Black Market Pudding

Earlier today, I had a Snack Pack – you know, one of those little containers of pudding. It was part of a fajita bar at a Mexican restaurant not too far from where I work. My pal, Andy, and I reminisced about the days where Snack Packs were essentially liquid gold in cafeterias across the nation.

The discussion, as it is wont to do, turned into economics quickly, and I can say with absolute confidence that it had more impact on economic theory than anything Matt Yglesias of Slate will ever write.

Back in the day, according to Andy, a Snack Pack could go for as much as four slices of pepperoni pizza. I remember the popularity of the pudding and its value in the food trading circles. Andy and I both had the same thought, too – what would their value be in schools now?

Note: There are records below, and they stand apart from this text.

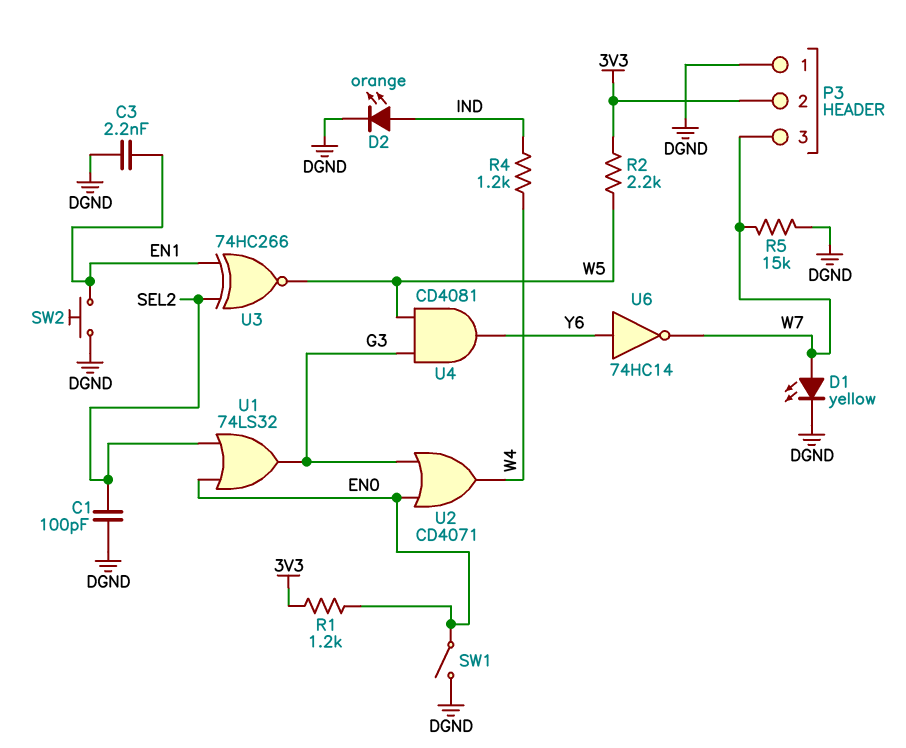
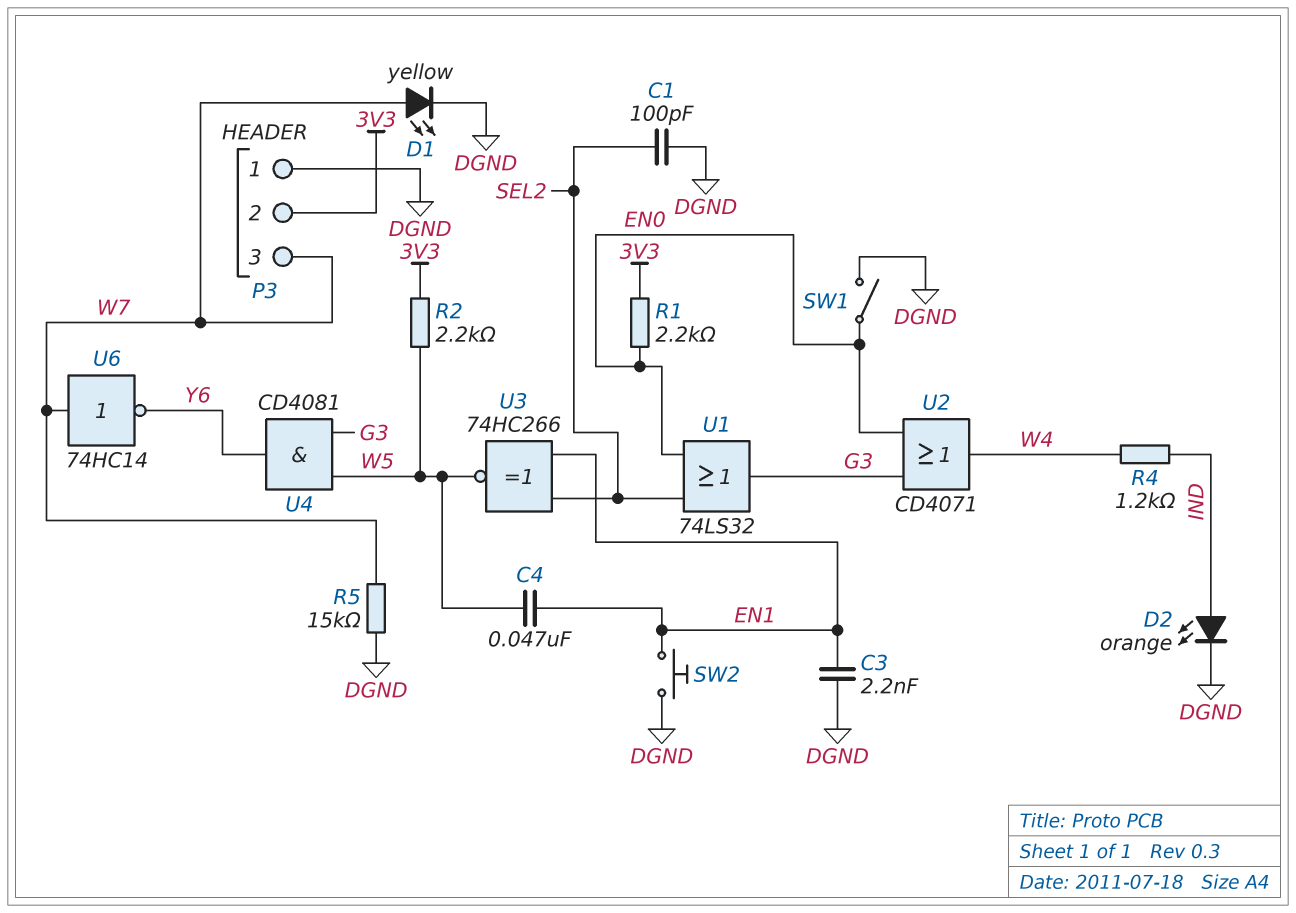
C4: none -> 47nF (EN1, W5)
R1: 1.2k (3V3, EN0) -> 2.2k (3V3, EN0)
U6: NOT 74HC14 (in Y6, out W7) -> NOT 74HC14 (in W7, out Y6)

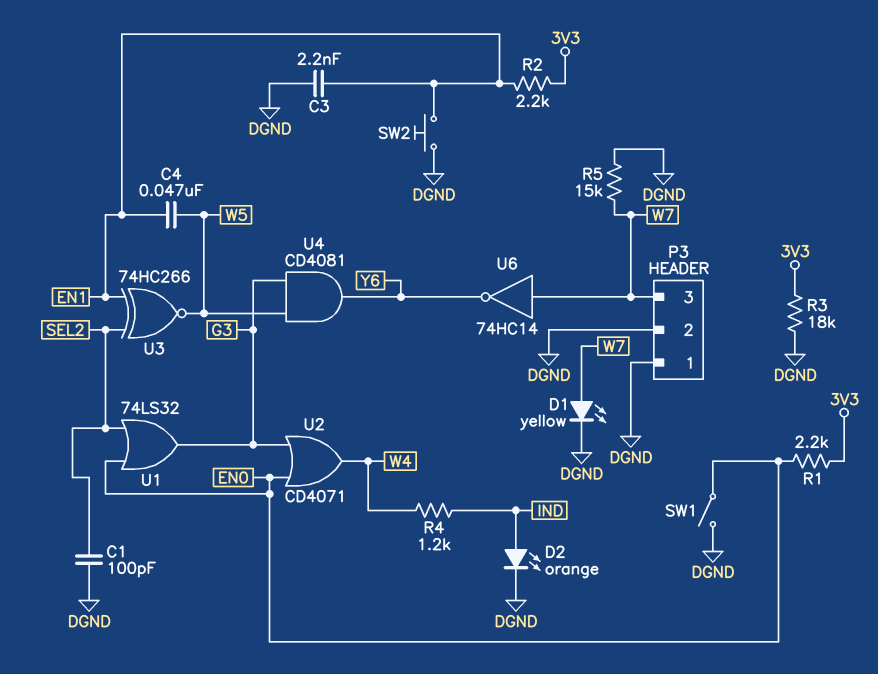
P3 pin 2: 3V3 -> DGND
R2: 2.2k (3V3, W5) -> 2.2k (3V3, EN1)
R3: none -> 18k (3V3, DGND)

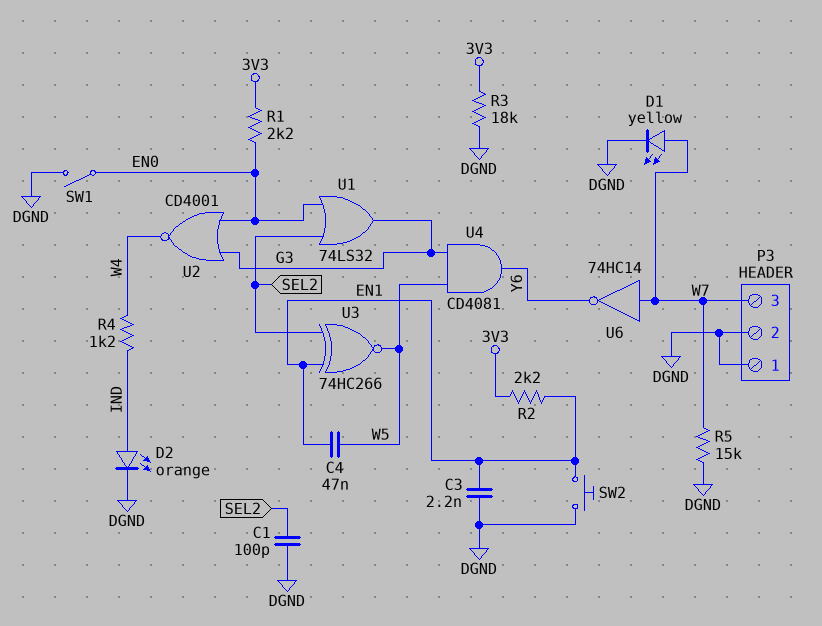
U2: OR CD4071 (in EN0, in G3, out W4) -> NOR CD4001 (in EN0, in G3, out W4)

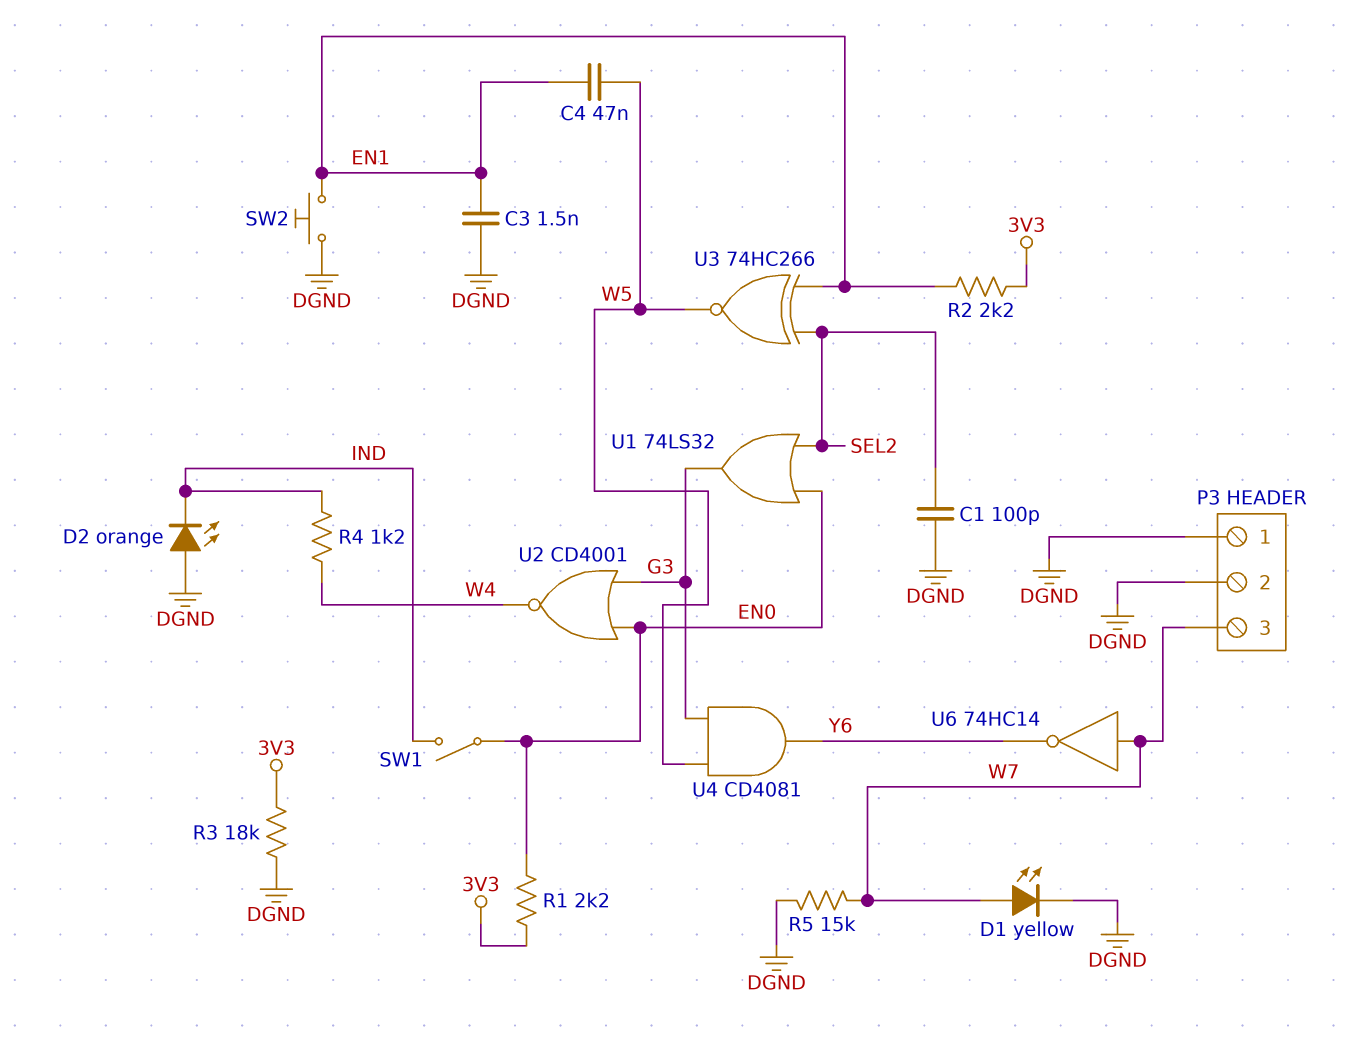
C3: 2.2nF (DGND, EN1) -> 1.5nF (DGND, EN1)
D2: LED orange (A IND, K DGND) -> LED orange (A DGND, K IND)
SW1: switch (DGND, EN0) -> switch (EN0, IND)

Of course, we automatically take into account the actual economy, which is just awful, so naturally families will be buying fewer and fewer of these snacks, and if you have a kid lucky enough to go to a school that serves them in school lunches, think of the black market value when schools adopt healthy eating policies, those things disappear in a heartbeat.

Whereas they were, at most, those four slices of pizza or, at least, a cafeteria hamburger, the scarcity in schools now will cause a market revolution that will either lead to a free market of pudding exchange in schools (right now, a single pudding cup could be exchanged for $5 USD) or, more likely because these are children, pudding gangs.

Imagine it. Entire school mafias of pudding-peddling kids getting money (at the very least) and lots of it because the market has almost run dry. And this is tax-free, assuming they want cash. They could get entire homework projects done for them for these pudding cups. Four slices of pepperoni, Andy? These kids will be getting at least half a stuffed crust pizza.

The mafias grow and spread among the school system. Children taking tests for pudding lords because they asked for two cups to make it through the day. This will spiral out of control if we don’t keep an eye on it.

Toward the end of this conversation, we pay our ticket at the Mexican restaurant and wondered if perhaps we shouldn’t have had the tequila before going back to work.

EDIT: An acquaintance in Maine has verified that his high school has an underground Pepsi/Mountain Dew and doughnut market.